I want to be careful to point out that there are life circumstances and mental health crises and emotional difficulties that can and do prevent us from simply DECIDING to be happy.  I would never wish to discount those situations which can sometimes be debilitating, or, at the very least, overwhelming, and those realities are not at all what I am referring to here.

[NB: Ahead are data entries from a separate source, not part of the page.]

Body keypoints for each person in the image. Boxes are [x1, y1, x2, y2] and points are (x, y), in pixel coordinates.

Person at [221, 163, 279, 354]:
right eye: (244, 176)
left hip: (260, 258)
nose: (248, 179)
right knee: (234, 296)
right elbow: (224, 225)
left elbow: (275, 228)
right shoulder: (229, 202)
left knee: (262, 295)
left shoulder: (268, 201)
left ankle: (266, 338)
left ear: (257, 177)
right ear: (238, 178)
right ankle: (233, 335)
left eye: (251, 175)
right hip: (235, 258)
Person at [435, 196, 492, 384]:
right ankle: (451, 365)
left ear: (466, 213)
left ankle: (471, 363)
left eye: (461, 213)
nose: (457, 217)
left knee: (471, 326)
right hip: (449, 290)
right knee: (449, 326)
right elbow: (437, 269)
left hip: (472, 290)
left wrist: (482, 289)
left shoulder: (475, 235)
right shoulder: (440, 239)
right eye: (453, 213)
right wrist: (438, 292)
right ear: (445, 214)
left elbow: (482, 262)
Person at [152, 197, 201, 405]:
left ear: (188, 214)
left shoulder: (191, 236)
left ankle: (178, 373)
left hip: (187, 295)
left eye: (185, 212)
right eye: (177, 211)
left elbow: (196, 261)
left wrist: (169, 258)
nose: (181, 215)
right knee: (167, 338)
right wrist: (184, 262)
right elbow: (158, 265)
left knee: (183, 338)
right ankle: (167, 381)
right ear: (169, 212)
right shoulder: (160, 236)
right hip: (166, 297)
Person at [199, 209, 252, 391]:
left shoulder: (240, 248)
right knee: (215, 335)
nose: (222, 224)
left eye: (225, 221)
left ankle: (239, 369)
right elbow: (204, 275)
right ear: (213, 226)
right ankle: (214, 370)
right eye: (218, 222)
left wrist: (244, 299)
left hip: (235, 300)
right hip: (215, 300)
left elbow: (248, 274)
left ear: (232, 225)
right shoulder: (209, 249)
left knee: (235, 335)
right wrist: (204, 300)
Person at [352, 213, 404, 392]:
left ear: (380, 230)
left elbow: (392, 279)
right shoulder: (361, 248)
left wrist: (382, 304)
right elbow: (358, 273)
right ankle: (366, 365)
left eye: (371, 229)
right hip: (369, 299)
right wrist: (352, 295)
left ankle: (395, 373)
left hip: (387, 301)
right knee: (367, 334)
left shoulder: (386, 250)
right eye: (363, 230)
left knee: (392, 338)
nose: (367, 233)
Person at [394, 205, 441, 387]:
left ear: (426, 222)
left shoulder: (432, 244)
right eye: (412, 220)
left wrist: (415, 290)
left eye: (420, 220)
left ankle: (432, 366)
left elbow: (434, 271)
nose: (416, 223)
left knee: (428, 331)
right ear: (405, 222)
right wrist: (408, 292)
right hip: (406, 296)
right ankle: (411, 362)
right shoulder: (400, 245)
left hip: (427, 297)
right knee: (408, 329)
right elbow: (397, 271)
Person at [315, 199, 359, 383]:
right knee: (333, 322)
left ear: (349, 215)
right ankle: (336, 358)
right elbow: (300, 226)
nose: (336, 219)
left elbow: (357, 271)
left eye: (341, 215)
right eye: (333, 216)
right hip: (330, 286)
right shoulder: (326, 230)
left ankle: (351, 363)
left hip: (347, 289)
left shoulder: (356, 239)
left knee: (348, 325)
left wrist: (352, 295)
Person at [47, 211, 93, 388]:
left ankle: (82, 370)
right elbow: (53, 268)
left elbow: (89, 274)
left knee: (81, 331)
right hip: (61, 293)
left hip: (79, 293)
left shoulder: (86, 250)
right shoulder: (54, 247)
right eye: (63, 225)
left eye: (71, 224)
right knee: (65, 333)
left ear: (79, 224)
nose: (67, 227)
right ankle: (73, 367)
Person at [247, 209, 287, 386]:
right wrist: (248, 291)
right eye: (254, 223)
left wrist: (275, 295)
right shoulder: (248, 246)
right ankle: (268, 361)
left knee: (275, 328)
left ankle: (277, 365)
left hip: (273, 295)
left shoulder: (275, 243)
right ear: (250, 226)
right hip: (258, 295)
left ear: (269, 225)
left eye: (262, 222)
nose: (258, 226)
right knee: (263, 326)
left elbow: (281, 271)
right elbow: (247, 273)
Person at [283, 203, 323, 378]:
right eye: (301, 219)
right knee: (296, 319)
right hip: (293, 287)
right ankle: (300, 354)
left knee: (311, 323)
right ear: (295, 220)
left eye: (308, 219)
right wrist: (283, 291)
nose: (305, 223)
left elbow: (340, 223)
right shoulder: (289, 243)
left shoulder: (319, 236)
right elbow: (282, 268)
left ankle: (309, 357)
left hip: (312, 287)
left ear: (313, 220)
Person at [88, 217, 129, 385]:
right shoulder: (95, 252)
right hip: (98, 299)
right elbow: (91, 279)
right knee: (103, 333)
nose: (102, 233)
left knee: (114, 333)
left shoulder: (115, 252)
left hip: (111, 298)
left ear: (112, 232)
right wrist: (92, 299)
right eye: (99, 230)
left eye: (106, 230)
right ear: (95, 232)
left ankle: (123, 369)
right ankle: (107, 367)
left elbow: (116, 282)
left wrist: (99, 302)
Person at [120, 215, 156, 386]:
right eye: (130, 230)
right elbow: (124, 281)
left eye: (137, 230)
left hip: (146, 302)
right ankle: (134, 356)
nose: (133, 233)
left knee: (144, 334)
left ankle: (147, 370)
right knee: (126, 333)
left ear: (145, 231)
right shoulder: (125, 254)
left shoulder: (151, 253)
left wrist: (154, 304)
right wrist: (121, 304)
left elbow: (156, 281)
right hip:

And yet...on most of the days, we really do get to decide.  For me, it goes like this...am I stressed out by the dishes piling up because our kitchen faucet is broken or relieved that a new one is coming in the mail today and I think I know how to replace it?  Is fixing dinner again tonight something that will put me over the edge, or am I grateful for the meat in our freezer and the gadgets in my kitchen?  Are the piles in our dining room from cleaning out my classroom enough to make me paralyzed or am I grateful for a new season of life and ten years of memories in a few wooden boxes?  Are the cups and bowls left on the end tables in the living room making me crazy, or am I just so thankful that our three boys enjoy each other and gathered there to eat last night, laughing and having fun?  Is the brokenness and turmoil in the world robbing my hope and joy, or can I console myself with thoughts of simply loving the circle around me and bringing hope and grace to the folks I am privileged to encounter?  Are health issues for me and my loved ones driving me to fear the worst, or can I take a deep breath and give thanks for modern medicine and the opportunities available for healing and wellness?

There are moments when the pain is too great, the fear too much, to decide to be happy.  But on many, if not most, of the days, I get to decide.  Thank you, eight-year-old Ezra, for teaching me that happy is a choice and it's nearly always available to us all.